黒の狩人 上 著:大沢在昌【新刊購入】 | 105円読書

黒の狩人 上 著:大沢在昌【新刊購入】

黒の狩人 上 黒の狩人 上

大沢在昌:著
幻冬舎 ISBN:978-4-344-01559-3
2008年9月発行 定価1,785円(税込)









新聞広告で見かけて、あわてて買ってきた、久々の新刊購入本を…他の積読本を後回しにして読み始める。新刊で出たら、買うことに決めてる稀有な作家、大沢在昌の…「北の狩人」「砂の狩人」に続く、狩人シリーズ三作目。ハードカバーで上下巻組…約3500円。いつもの35倍だが(笑)、まぁ、いつも100円で楽しませてもらっているから、本当に好きな作家くらいちゃんと新刊で買ってあげないとねぇ…。

中国人ばかりを狙った殺人事件が発生…共通項は、“五岳聖山”の刺青だけだった…。発生場所も異なるこの事件を、特命で担当することになった新宿署の組対課の佐江…上層部の命令で“毛”と名乗る中国人通訳と一緒に行動をすることに。一方、外務省の野瀬由紀は個人的に事件に興味を持ち、情報を得るために付き合っている公安部の警部補・水森を巻きこんで調査を始めるのだが…。
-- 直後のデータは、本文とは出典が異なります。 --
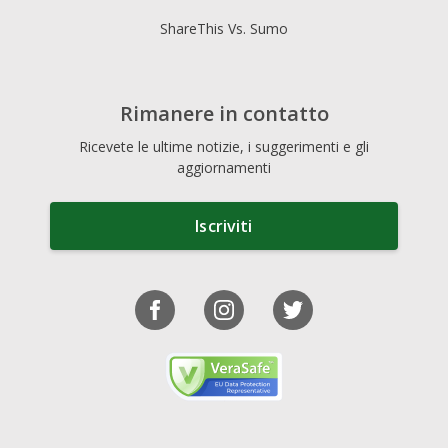
ShareThis Vs. Sumo
Rimanere in contatto
Ricevete le ultime notizie, i suggerimenti e gli
aggiornamenti
Iscriviti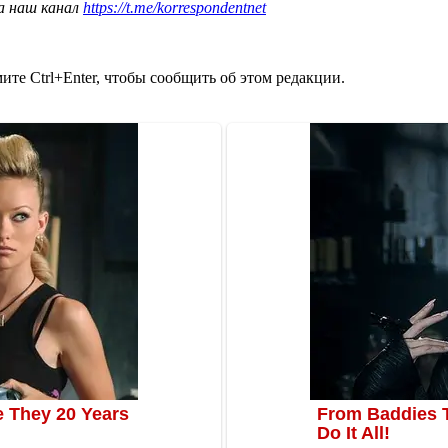
а наш канал
https://t.me/korrespondentnet
те Ctrl+Enter, чтобы сообщить об этом редакции.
主人公は毎回違うのだが、新宿署の中年刑事・佐江さんが主人公にひっぱりまわされる、事件に大きく関わってしまうというのがシリーズのお約束となっているのだが、今回はわりと、その佐江さんが中心になって物語が展開していくように感じる…とりあえず上巻を読んだ限りでは。

佐江さんと行動を共にするのが、怪しげな中国人通訳と、外務省の美人役人で、中国人犯罪や外交問題を絡めた壮大なストーリーが紡がれていく。スパイやら殺し屋やらの影もちらつかせながら、ようやく事件の外郭が浮き彫りになってきたあたりで上巻は終了となり、事件の核心部分の解明は下巻へ続く感じ。

中国名の登場人物が多く、その関係も複雑に入り組んでるの、相関図を把握するのが大変だし、最初の方は何が起きているのかつかめない。地道な聞き込み捜査の過程が続き、アクション的なものはまだ控えめであったが…一気に読ませる求心力は相変わらずで、あっという間に400ページを読み終わる。この調子だと下巻も楽しみだな。